La variété de ces signes cliniques s’explique par le fait que chacun est propre à un individu donné : à son état de santé du moment, ses antécédents médicaux, son passé et son présent de vie…. Herbert J. Freudenberger disait que le “ burn-out est une maladie de l’âme en deuil de son idéal”[9]. En effet, derrière ce trouble se trouve aussi une question plus intime, plus cachée. Elle est caractérisée par la déception d’un individu face aux aspirations qu’il avait mises dans son orientation professionnelle. Cette difficulté particulière renvoie à une inadaptation non pas seulement aux conditions de travail mais à sa valeur. Ainsi pour aborder la question spécifique du burn-out il faudrait le repérer à la fois au niveau de la personne et dans le rapport à son travail.

Le burn-out pourrait-il se convertir ainsi en signal positif d’alerte? Ne serait-il pas la manifestation de l’individu en révolte contre une certaine forme d’oppression, voire d’exploitation, contre le non-sens que véhiculent certaines idéologies autour du travail dans nos sociétés modernes.

Finalement, devant la gravité des pathologies qui peuvent en résulter, la question cruciale est d’en avoir une idée précise, afin de savoir en repérer les signes et les causes le plus précocement possible, avant le basculement vers la maladie.
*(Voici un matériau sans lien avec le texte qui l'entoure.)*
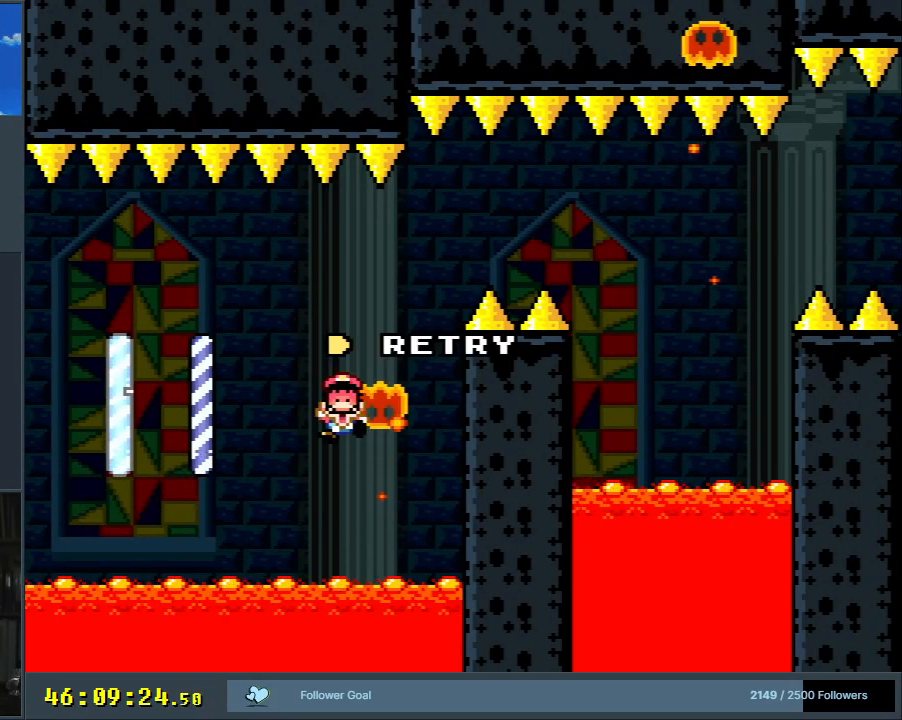
{"buttons": ["A"], "events": [[17, "A", "down"], [167, "DPAD_RIGHT", "up"], [233, "X", "up"], [267, "A", "up"], [417, "A", "down"]]}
Burn- out, symptôme de notre temps ?

Aujourd’hui, l’expression “ faire son burn-out” est presque devenue “monnaie courante”, comme s’il s’agissait d’un titre de gloire, comme s’il fallait avoir connu la “surchauffe” pour être considéré comme un travailleur zélé et acharné. Dans bien des contextes professionnels, en effet, dire de quelqu’un qu’il travaille “comme un robot” est valorisé et peut constituer une forme de reconnaissance, un compliment.

A l’origine, le burn-out affectait les professions d’aide comme les professions médicales, les enseignants et les éducateurs. Eduquer, soigner était considéré par Freud comme des “métiers impossibles” dans la mesure où le succès était toujours insuffisant. Le burn-out n’est plus le monopole des “aidants”, il concerne également  les cadres, les employés, les mères de famille et les ouvriers.

“Faire un burn-out” ne serait-il pas une façon de riposter à un excès d’emprise, de présence face à un sentiment de saturation psychique? Que nous apprennent nos patients sur ce tableau clinique dont la fréquence ne cesse de croître? La fatigue qui est le seul moyen d’éprouver les limites de son corps est une satisfaction pour l’individu de rencontrer cette limite. Encore faut-il écouter les signaux du corps qui eux ne mentent pas.

Ces symptômes de fatigue excessive, d’anxiété, de stress ingérable, de dépersonnalisation et de sentiment d’incompétence peuvent donner à terme le sentiment au sujet d’avoir trop donné, sans recevoir de reconnaissance en retour.

[1] Les free clinics étaient des lieux de soins chargés de la prise en charge des toxicomanes.

[2] Freudenberger, Burn-out. The high cost of high achievement, p. 15.

[3] Ibid

[4] Graham Green, La saison des pluies, Paris, Robert Laffont, 2007.

[5] C. Maslach et M. Leiter, Burn-out, Paris, Les Arènes, 2011, P.42.

[6] Ibid, p. 19.

[7] Pascal Chabot, Global burn-out, Paris, PUF, 2013, P. 117.

[8] Pascal Chabot, Global Burn-out, Paris, PUF, 2013, P.118.

[9] Freudenberger, Burn-out. The high Cost of high achievement, p. 15.